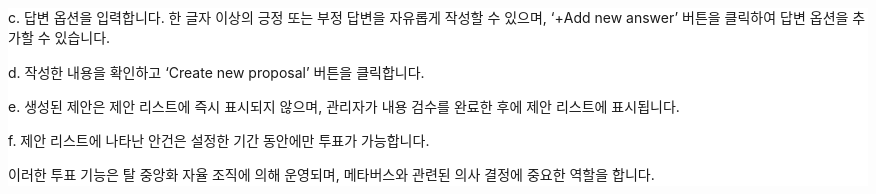 c. 답변 옵션을 입력합니다.
한 글자 이상의 긍정 또는 부정 답변을 자유롭게 작성할 수 있으며, ‘+Add new answer’ 버튼을 클릭하여 답변 옵션을 추가할 수 있습니다.

d. 작성한 내용을 확인하고 ‘Create new proposal’ 버튼을 클릭합니다.

e. 생성된 제안은 제안 리스트에 즉시 표시되지 않으며, 관리자가 내용 검수를 완료한 후에 제안 리스트에 표시됩니다.

f. 제안 리스트에 나타난 안건은 설정한 기간 동안에만 투표가 가능합니다.

이러한 투표 기능은 탈 중앙화 자율 조직에 의해 운영되며, 메타버스와 관련된 의사 결정에 중요한 역할을 합니다.
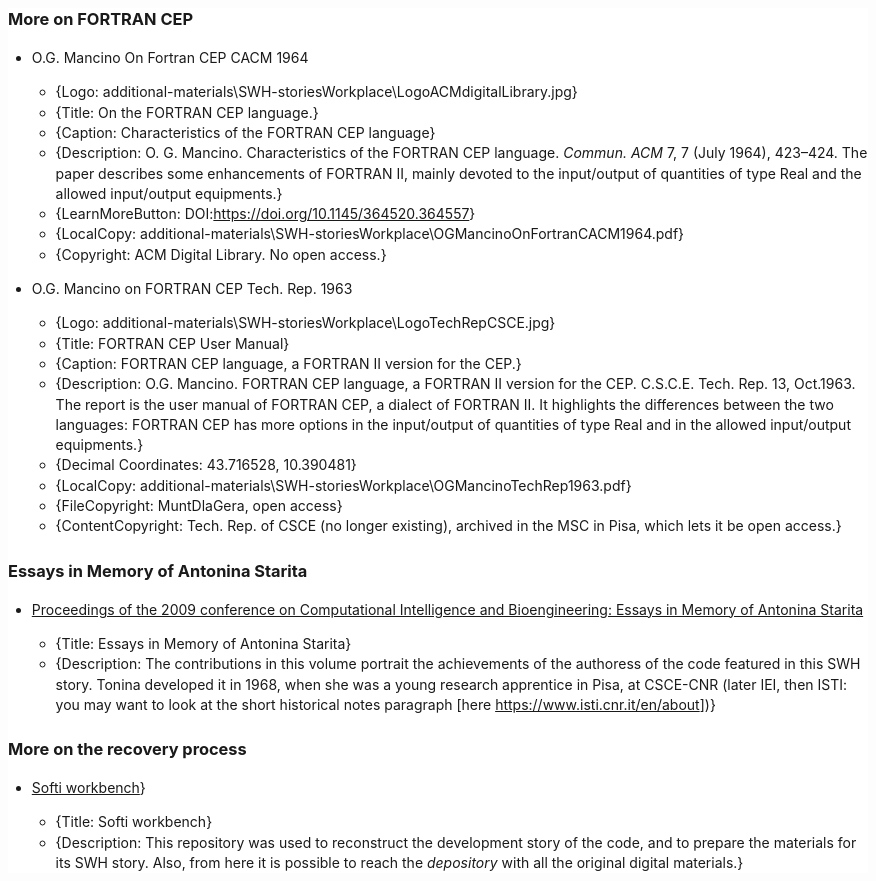 ### More on FORTRAN CEP

* O.G. Mancino On Fortran CEP CACM 1964
  * {Logo: additional-materials\SWH-storiesWorkplace\LogoACMdigitalLibrary.jpg}
  * {Title: On the FORTRAN CEP language.}
  * {Caption: Characteristics of the FORTRAN CEP language}
  * {Description: O. G. Mancino. Characteristics of the FORTRAN CEP language.  <i>Commun. ACM</i> 7, 7 (July 1964), 423–424.
     The paper describes some enhancements of FORTRAN II, mainly devoted to the input/output of quantities of type Real and the allowed input/output equipments.}
  * {LearnMoreButton: DOI:<https://doi.org/10.1145/364520.364557>}
  * {LocalCopy: additional-materials\SWH-storiesWorkplace\OGMancinoOnFortranCACM1964.pdf}
  * {Copyright: ACM Digital Library. No open access.}

* O.G. Mancino on FORTRAN CEP Tech. Rep. 1963
  * {Logo: additional-materials\SWH-storiesWorkplace\LogoTechRepCSCE.jpg}
  * {Title: FORTRAN CEP User Manual}
  * {Caption: FORTRAN CEP language, a FORTRAN II  version for the CEP.}
  * {Description: O.G. Mancino. FORTRAN CEP language, a FORTRAN II  version for the CEP. C.S.C.E. Tech. Rep. 13, Oct.1963.
     The report is the user manual of FORTRAN CEP, a dialect of FORTRAN II. It highlights the differences between the two languages: FORTRAN CEP has more options in the input/output of quantities of type Real and in the allowed input/output equipments.}
  * {Decimal Coordinates: 43.716528, 10.390481}
  * {LocalCopy: additional-materials\SWH-storiesWorkplace\OGMancinoTechRep1963.pdf}
  * {FileCopyright: MuntDlaGera, open access}
  * {ContentCopyright: Tech. Rep. of CSCE (no longer existing), archived in the MSC in Pisa, which lets it be open access.}

### Essays in Memory of Antonina Starita

* [Proceedings of the 2009 conference on Computational Intelligence and Bioengineering: Essays in Memory of Antonina Starita](https://dl.acm.org/doi/proceedings/10.5555/1659271)

  * {Title: Essays in Memory of Antonina Starita}
  * {Description: The contributions in this volume portrait the achievements of the authoress of the code featured in this SWH story. Tonina developed it in 1968, when she was a young research apprentice in Pisa, at CSCE-CNR (later IEI, then ISTI: you may want to look at the short historical notes paragraph [here <https://www.isti.cnr.it/en/about>])}

### More on the recovery process

* [Softi workbench](https://archive.softwareheritage.org/swh:1:dir:b0c85c6dd2e62311046c077ee8f57563823408e3;origin=https://github.com/Unipisa/Softi-Workbench;visit=swh:1:snp:c17894ec99edb9bddba17f69d018cfa578593d3b;anchor=swh:1:rev:092a927d8ed365ed600dd4e96932437731749bbb)}

  * {Title: Softi workbench}
  * {Description: This repository was used to reconstruct the development story of the code, and to prepare the materials for its SWH story. Also, from here it is possible to reach the *depository* with all the original digital materials.}

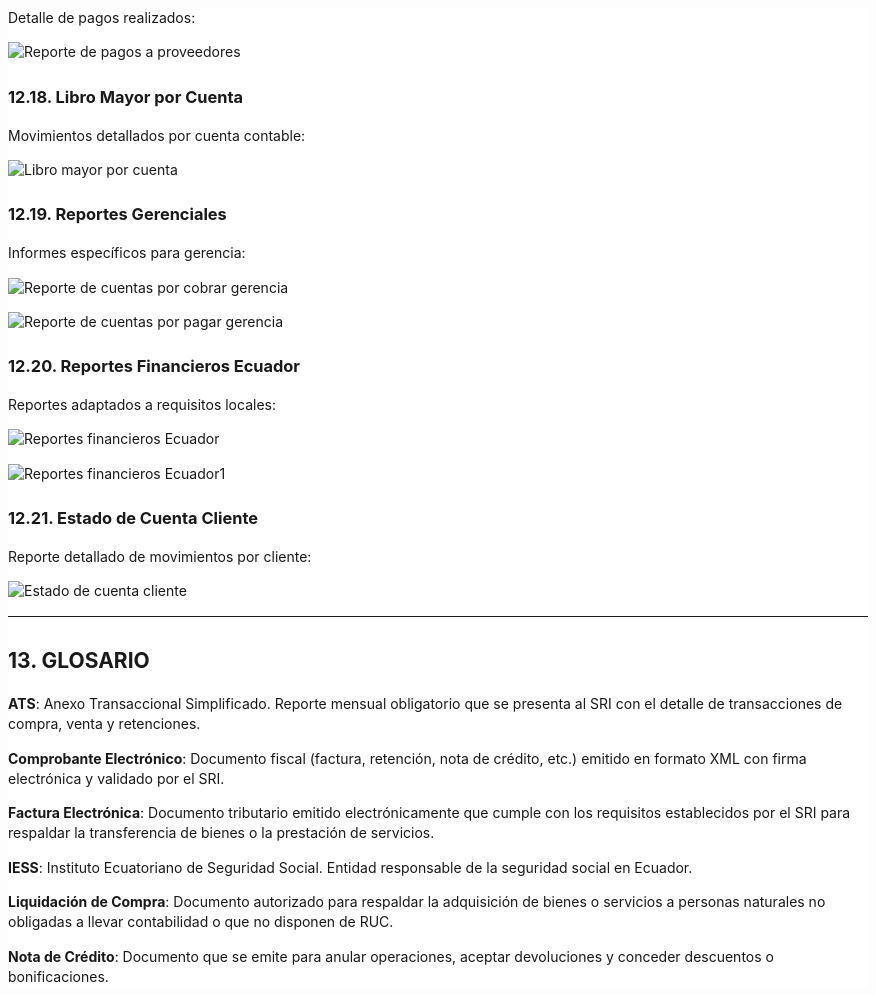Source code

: Detalle de pagos realizados:

![Reporte de pagos a proveedores](odoo%2016%20módulos/124_reporte%20de%20pagos%20a%20proveedores.png)

### 12.18. Libro Mayor por Cuenta

Movimientos detallados por cuenta contable:

![Libro mayor por cuenta](odoo%2016%20módulos/125_lobro%20mayor%20por%20cuenta.png)

### 12.19. Reportes Gerenciales

Informes específicos para gerencia:

![Reporte de cuentas por cobrar gerencia](odoo%2016%20módulos/126_reporte%20de%20cuentas%20por%20cobrar%20gerencia.png)

![Reporte de cuentas por pagar gerencia](odoo%2016%20módulos/127_reporte%20de%20cuentas%20po%20pagar%20gerencia.png)

### 12.20. Reportes Financieros Ecuador

Reportes adaptados a requisitos locales:

![Reportes financieros Ecuador](odoo%2016%20módulos/128_reportes%20financieros%20ecuador.png)

![Reportes financieros Ecuador1](odoo%2016%20módulos/129_reportes%20financieros%20ecuador1.png)

### 12.21. Estado de Cuenta Cliente

Reporte detallado de movimientos por cliente:

![Estado de cuenta cliente](odoo%2016%20módulos/130_estado%20de%20cuenta%20cliente.png)

---

## 13. GLOSARIO

**ATS**: Anexo Transaccional Simplificado. Reporte mensual obligatorio que se presenta al SRI con el detalle de transacciones de compra, venta y retenciones.

**Comprobante Electrónico**: Documento fiscal (factura, retención, nota de crédito, etc.) emitido en formato XML con firma electrónica y validado por el SRI.

**Factura Electrónica**: Documento tributario emitido electrónicamente que cumple con los requisitos establecidos por el SRI para respaldar la transferencia de bienes o la prestación de servicios.

**IESS**: Instituto Ecuatoriano de Seguridad Social. Entidad responsable de la seguridad social en Ecuador.

**Liquidación de Compra**: Documento autorizado para respaldar la adquisición de bienes o servicios a personas naturales no obligadas a llevar contabilidad o que no disponen de RUC.

**Nota de Crédito**: Documento que se emite para anular operaciones, aceptar devoluciones y conceder descuentos o bonificaciones.
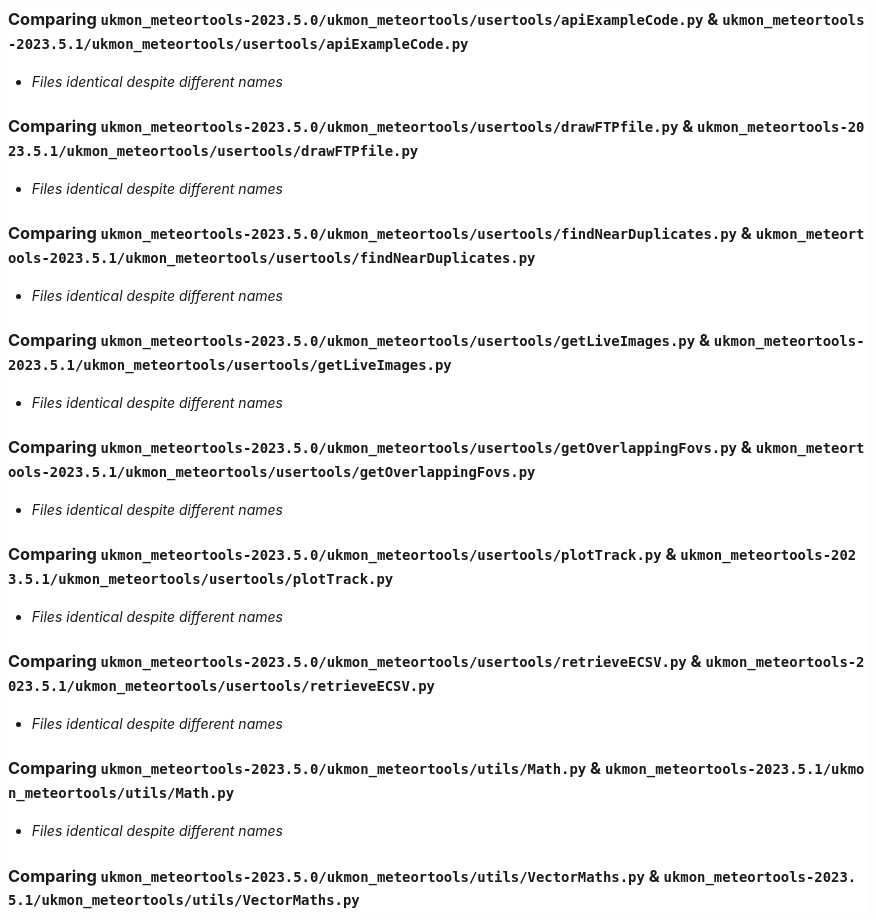 
### Comparing `ukmon_meteortools-2023.5.0/ukmon_meteortools/usertools/apiExampleCode.py` & `ukmon_meteortools-2023.5.1/ukmon_meteortools/usertools/apiExampleCode.py`

 * *Files identical despite different names*

### Comparing `ukmon_meteortools-2023.5.0/ukmon_meteortools/usertools/drawFTPfile.py` & `ukmon_meteortools-2023.5.1/ukmon_meteortools/usertools/drawFTPfile.py`

 * *Files identical despite different names*

### Comparing `ukmon_meteortools-2023.5.0/ukmon_meteortools/usertools/findNearDuplicates.py` & `ukmon_meteortools-2023.5.1/ukmon_meteortools/usertools/findNearDuplicates.py`

 * *Files identical despite different names*

### Comparing `ukmon_meteortools-2023.5.0/ukmon_meteortools/usertools/getLiveImages.py` & `ukmon_meteortools-2023.5.1/ukmon_meteortools/usertools/getLiveImages.py`

 * *Files identical despite different names*

### Comparing `ukmon_meteortools-2023.5.0/ukmon_meteortools/usertools/getOverlappingFovs.py` & `ukmon_meteortools-2023.5.1/ukmon_meteortools/usertools/getOverlappingFovs.py`

 * *Files identical despite different names*

### Comparing `ukmon_meteortools-2023.5.0/ukmon_meteortools/usertools/plotTrack.py` & `ukmon_meteortools-2023.5.1/ukmon_meteortools/usertools/plotTrack.py`

 * *Files identical despite different names*

### Comparing `ukmon_meteortools-2023.5.0/ukmon_meteortools/usertools/retrieveECSV.py` & `ukmon_meteortools-2023.5.1/ukmon_meteortools/usertools/retrieveECSV.py`

 * *Files identical despite different names*

### Comparing `ukmon_meteortools-2023.5.0/ukmon_meteortools/utils/Math.py` & `ukmon_meteortools-2023.5.1/ukmon_meteortools/utils/Math.py`

 * *Files identical despite different names*

### Comparing `ukmon_meteortools-2023.5.0/ukmon_meteortools/utils/VectorMaths.py` & `ukmon_meteortools-2023.5.1/ukmon_meteortools/utils/VectorMaths.py`
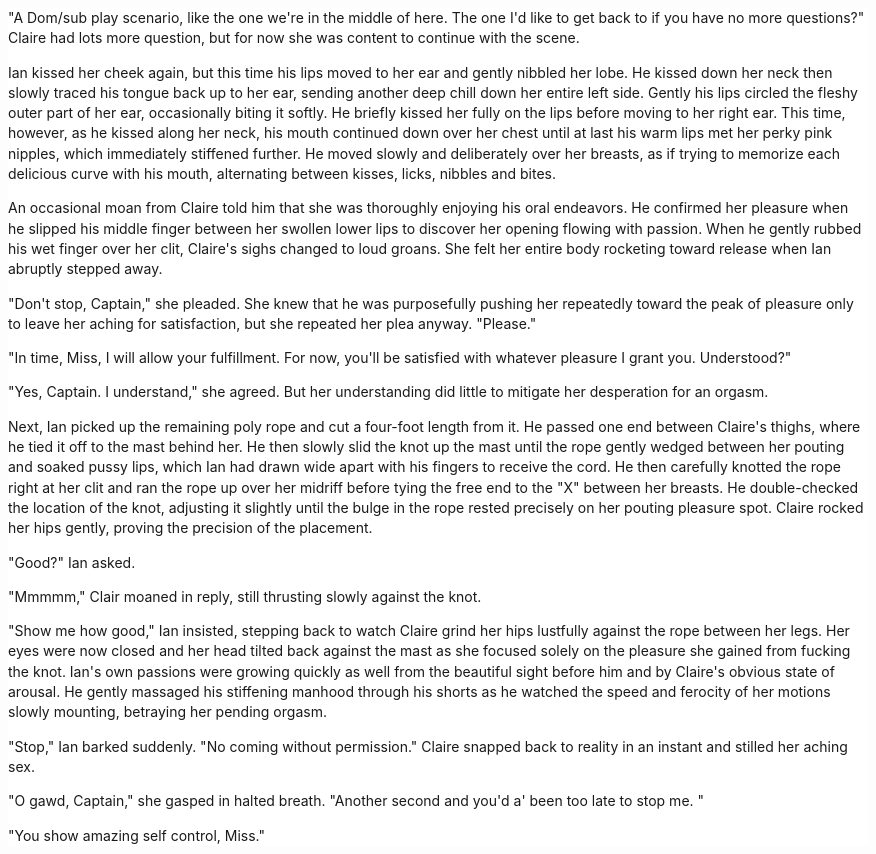  "A Dom/sub play scenario, like the one we're in the middle of here. The one I'd like to get back to if you have no more questions?" Claire had lots more question, but for now she was content to continue with the scene. 

 Ian kissed her cheek again, but this time his lips moved to her ear and gently nibbled her lobe. He kissed down her neck then slowly traced his tongue back up to her ear, sending another deep chill down her entire left side. Gently his lips circled the fleshy outer part of her ear, occasionally biting it softly. He briefly kissed her fully on the lips before moving to her right ear. This time, however, as he kissed along her neck, his mouth continued down over her chest until at last his warm lips met her perky pink nipples, which immediately stiffened further. He moved slowly and deliberately over her breasts, as if trying to memorize each delicious curve with his mouth, alternating between kisses, licks, nibbles and bites. 

 An occasional moan from Claire told him that she was thoroughly enjoying his oral endeavors. He confirmed her pleasure when he slipped his middle finger between her swollen lower lips to discover her opening flowing with passion. When he gently rubbed his wet finger over her clit, Claire's sighs changed to loud groans. She felt her entire body rocketing toward release when Ian abruptly stepped away. 

 "Don't stop, Captain," she pleaded. She knew that he was purposefully pushing her repeatedly toward the peak of pleasure only to leave her aching for satisfaction, but she repeated her plea anyway. "Please." 

 "In time, Miss, I will allow your fulfillment. For now, you'll be satisfied with whatever pleasure I grant you. Understood?" 

 "Yes, Captain. I understand," she agreed. But her understanding did little to mitigate her desperation for an orgasm. 

 Next, Ian picked up the remaining poly rope and cut a four-foot length from it. He passed one end between Claire's thighs, where he tied it off to the mast behind her. He then slowly slid the knot up the mast until the rope gently wedged between her pouting and soaked pussy lips, which Ian had drawn wide apart with his fingers to receive the cord. He then carefully knotted the rope right at her clit and ran the rope up over her midriff before tying the free end to the "X" between her breasts. He double-checked the location of the knot, adjusting it slightly until the bulge in the rope rested precisely on her pouting pleasure spot. Claire rocked her hips gently, proving the precision of the placement. 

 "Good?" Ian asked. 

 "Mmmmm," Clair moaned in reply, still thrusting slowly against the knot. 

 "Show me how good," Ian insisted, stepping back to watch Claire grind her hips lustfully against the rope between her legs. Her eyes were now closed and her head tilted back against the mast as she focused solely on the pleasure she gained from fucking the knot. Ian's own passions were growing quickly as well from the beautiful sight before him and by Claire's obvious state of arousal. He gently massaged his stiffening manhood through his shorts as he watched the speed and ferocity of her motions slowly mounting, betraying her pending orgasm. 

 "Stop," Ian barked suddenly. "No coming without permission." Claire snapped back to reality in an instant and stilled her aching sex. 

 "O gawd, Captain," she gasped in halted breath. "Another second and you'd a' been too late to stop me. " 

 "You show amazing self control, Miss."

★ ★ ★

What to do
Copy, from the material above, each line in which the string "Libro" occurs.

Answer to the exercise
### 12.18. Libro Mayor por Cuenta
![Libro mayor por cuenta](odoo%2016%20módulos/125_lobro%20mayor%20por%20cuenta.png)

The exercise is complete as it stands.